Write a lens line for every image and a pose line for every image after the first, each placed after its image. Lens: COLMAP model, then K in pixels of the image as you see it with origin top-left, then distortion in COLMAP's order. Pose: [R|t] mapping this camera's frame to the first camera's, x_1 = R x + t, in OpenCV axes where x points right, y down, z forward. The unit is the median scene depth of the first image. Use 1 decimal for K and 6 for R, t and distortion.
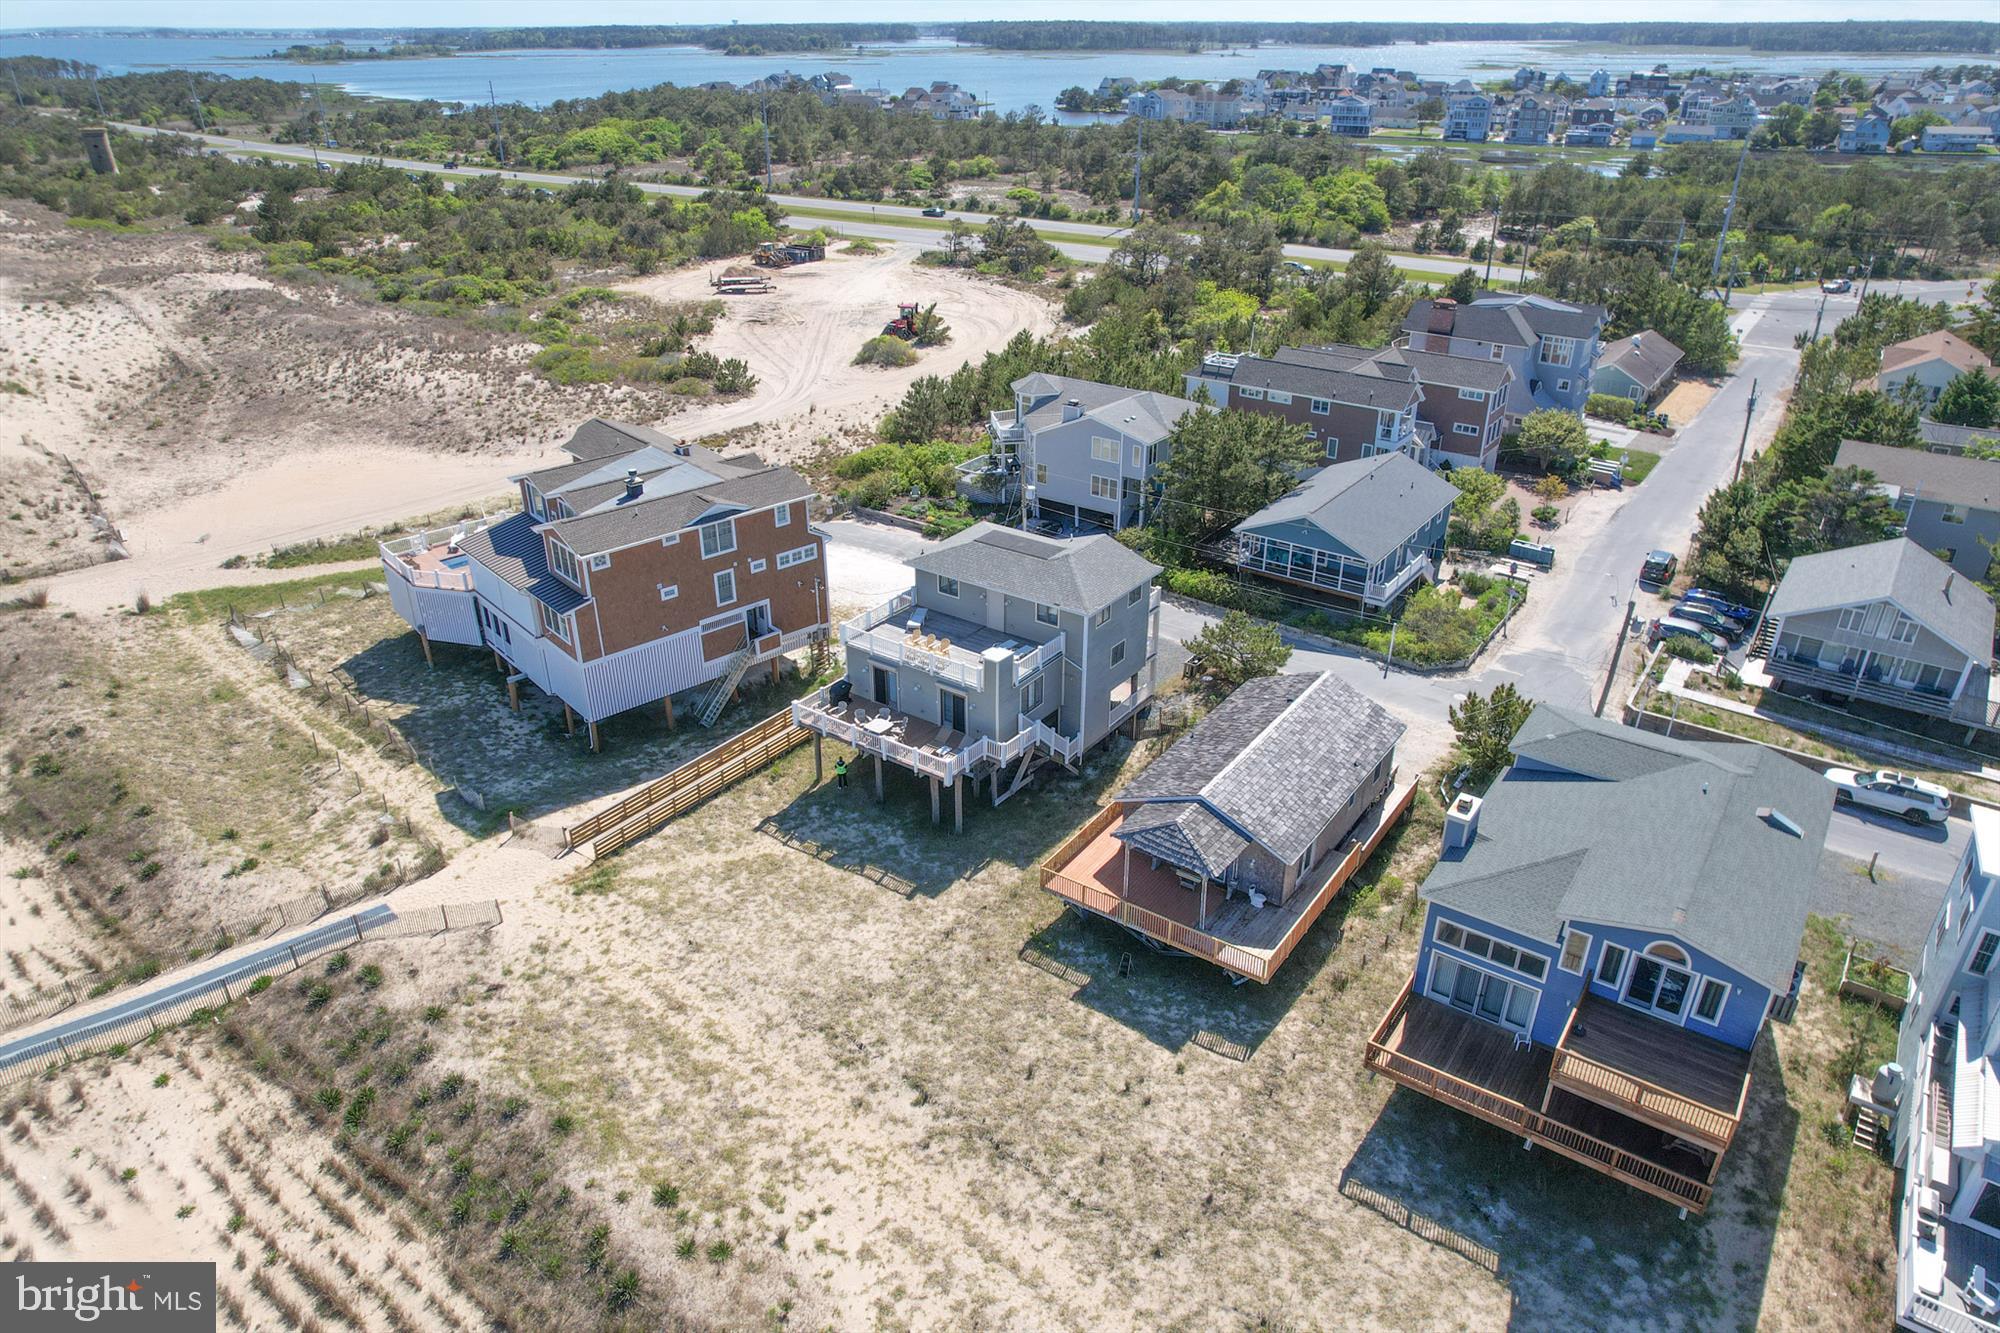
lens RADIAL K [[1271.6, 0, 998.0], [0, 1271.6, 685.5], [0, 0, 1]] dist [-0.069234, 0.057705]
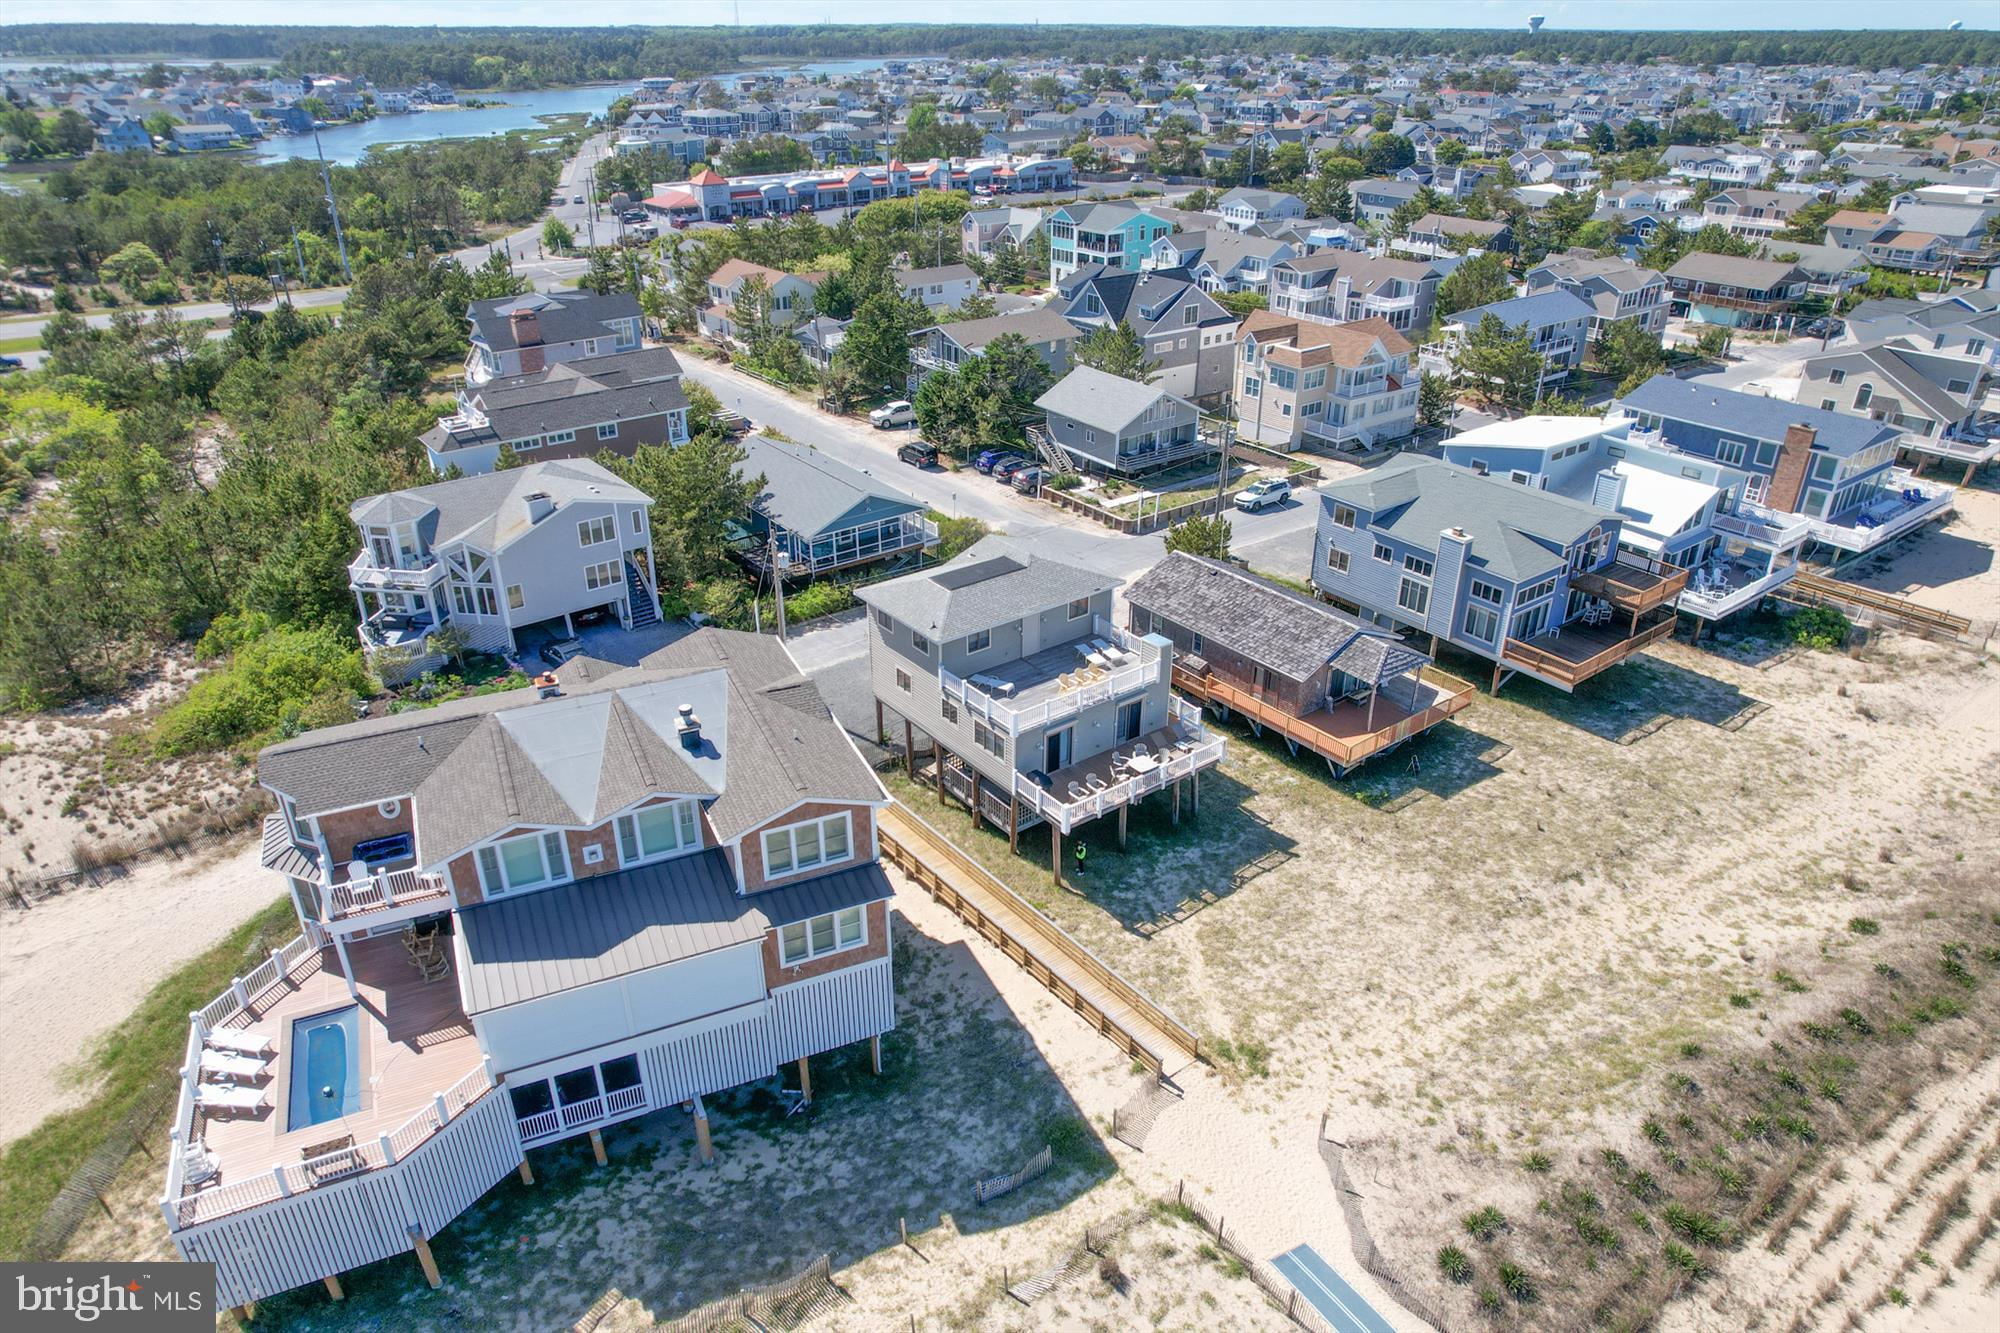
lens RADIAL K [[1271.6, 0, 998.0], [0, 1271.6, 685.5], [0, 0, 1]] dist [-0.069234, 0.057705]
pose [[0.293511, -0.444173, 0.846500, -0.755109], [0.446821, 0.846563, 0.289278, -0.284575], [-0.845105, 0.293328, 0.446941, 0.551490]]
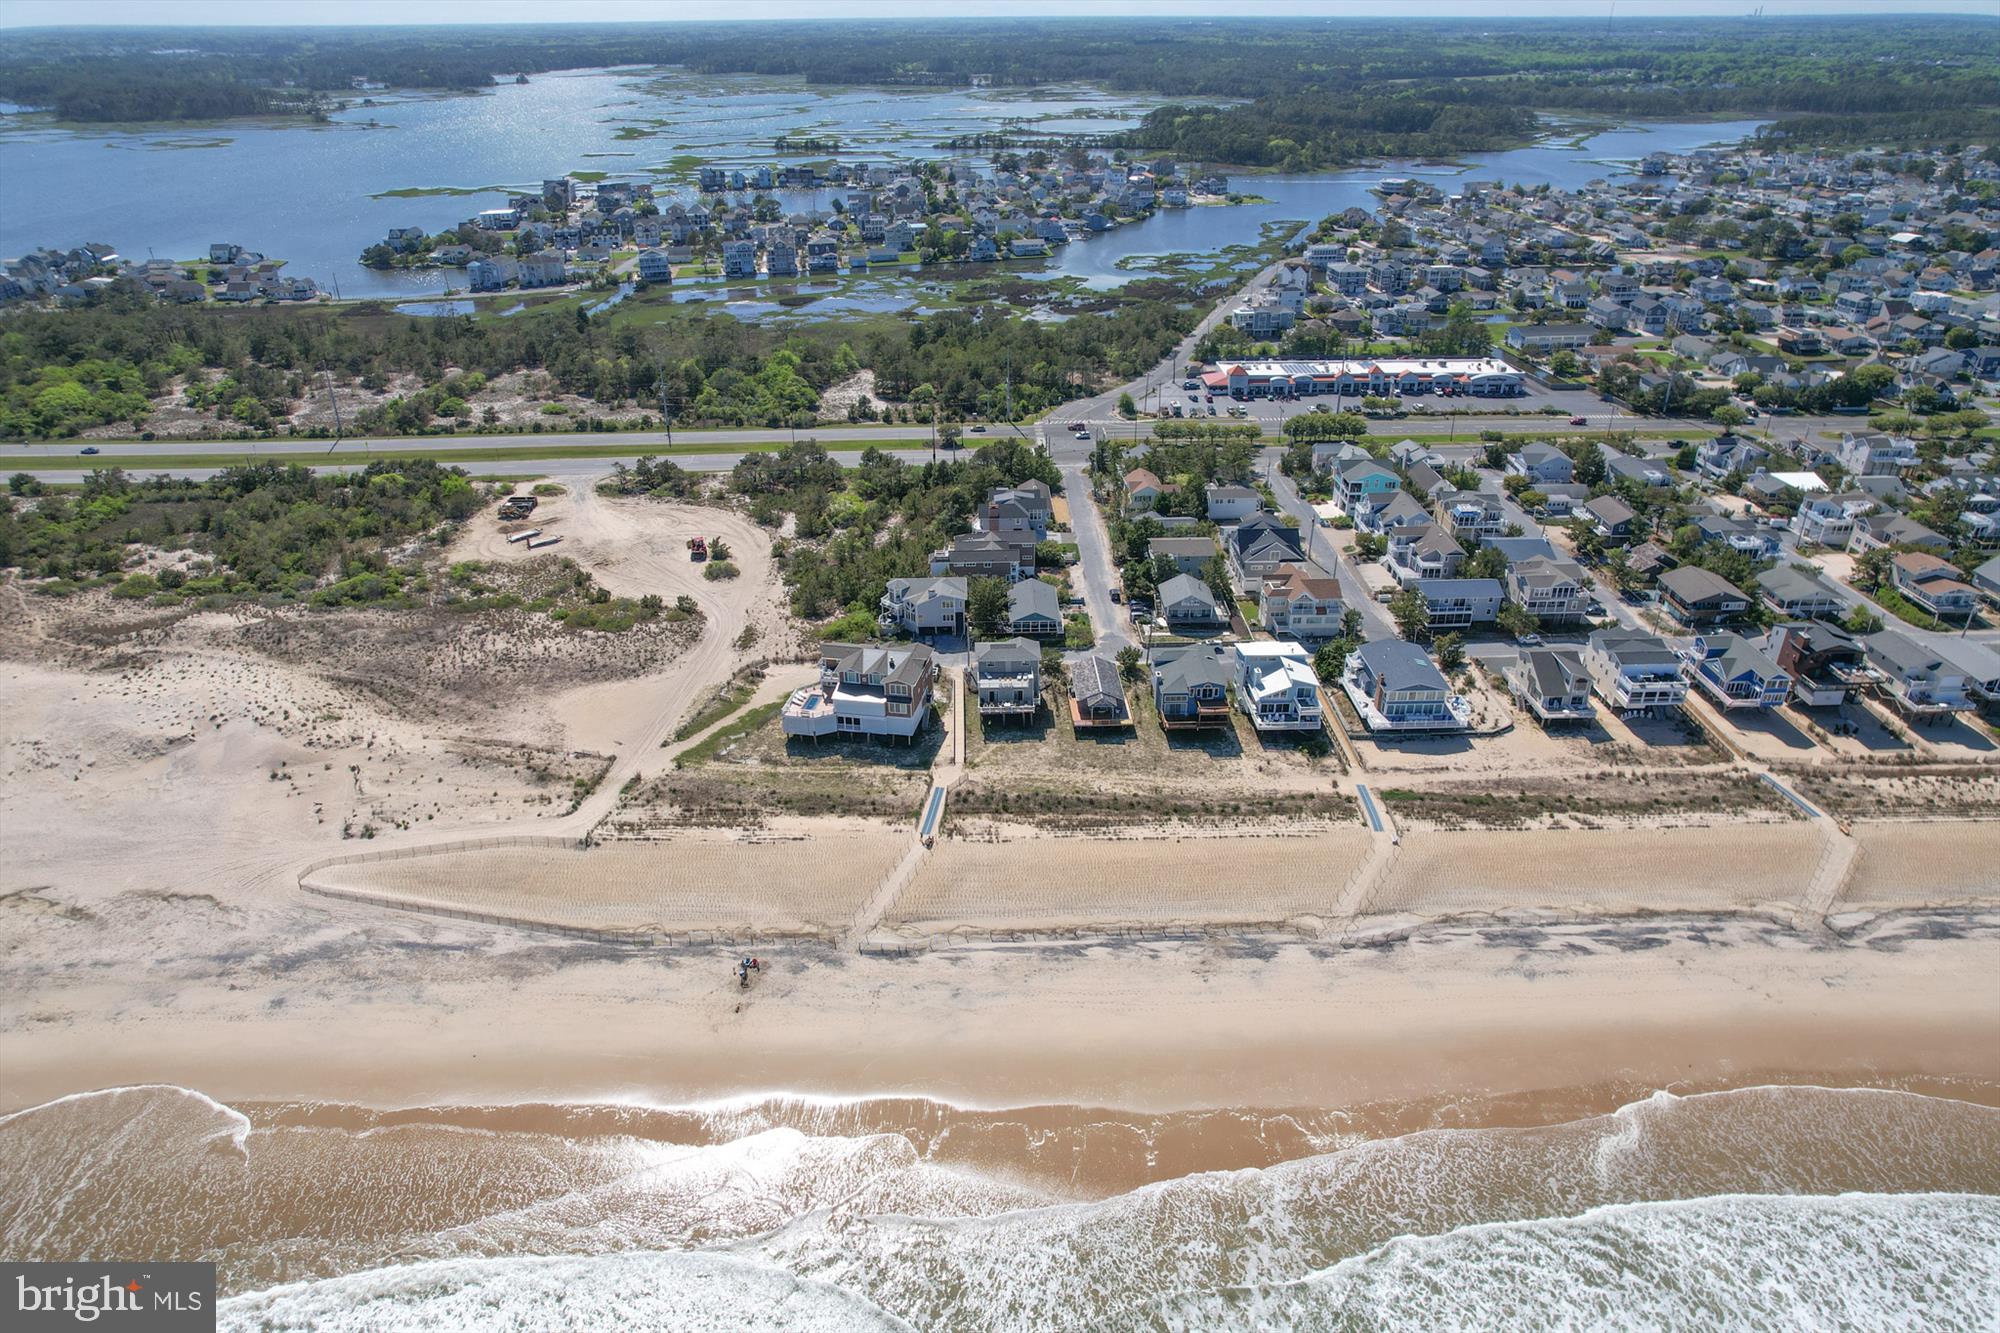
lens RADIAL K [[1271.6, 0, 998.0], [0, 1271.6, 685.5], [0, 0, 1]] dist [-0.069234, 0.057705]
pose [[0.792786, -0.291375, 0.535342, -1.726217], [0.289515, 0.952940, 0.089923, -0.300020], [-0.536350, 0.083700, 0.839835, -1.725703]]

▶ [WHAT IS REQUIRED]:
Please repeat the items above, substituting "photo" for every "image" and changing nothing else. Leave the pictures out.

▶ [EXERCISE SOLUTION]:
Write a lens line for every photo and a pose line for every photo after the first, each placed after its photo. Lens: COLMAP model, then K in pixels of the photo as you see it with origin top-left, then distortion in COLMAP's order. Pose: [R|t] mapping this camera's frame to the first camera's, x_1 = R x + t, in OpenCV axes where x points right, y down, z forward. The unit is the median scene depth of the first photo. Use 1 decimal for K and 6 for R, t and distortion.
lens RADIAL K [[1271.6, 0, 998.0], [0, 1271.6, 685.5], [0, 0, 1]] dist [-0.069234, 0.057705]
lens RADIAL K [[1271.6, 0, 998.0], [0, 1271.6, 685.5], [0, 0, 1]] dist [-0.069234, 0.057705]
pose [[0.293511, -0.444173, 0.846500, -0.755109], [0.446821, 0.846563, 0.289278, -0.284575], [-0.845105, 0.293328, 0.446941, 0.551490]]
lens RADIAL K [[1271.6, 0, 998.0], [0, 1271.6, 685.5], [0, 0, 1]] dist [-0.069234, 0.057705]
pose [[0.792786, -0.291375, 0.535342, -1.726217], [0.289515, 0.952940, 0.089923, -0.300020], [-0.536350, 0.083700, 0.839835, -1.725703]]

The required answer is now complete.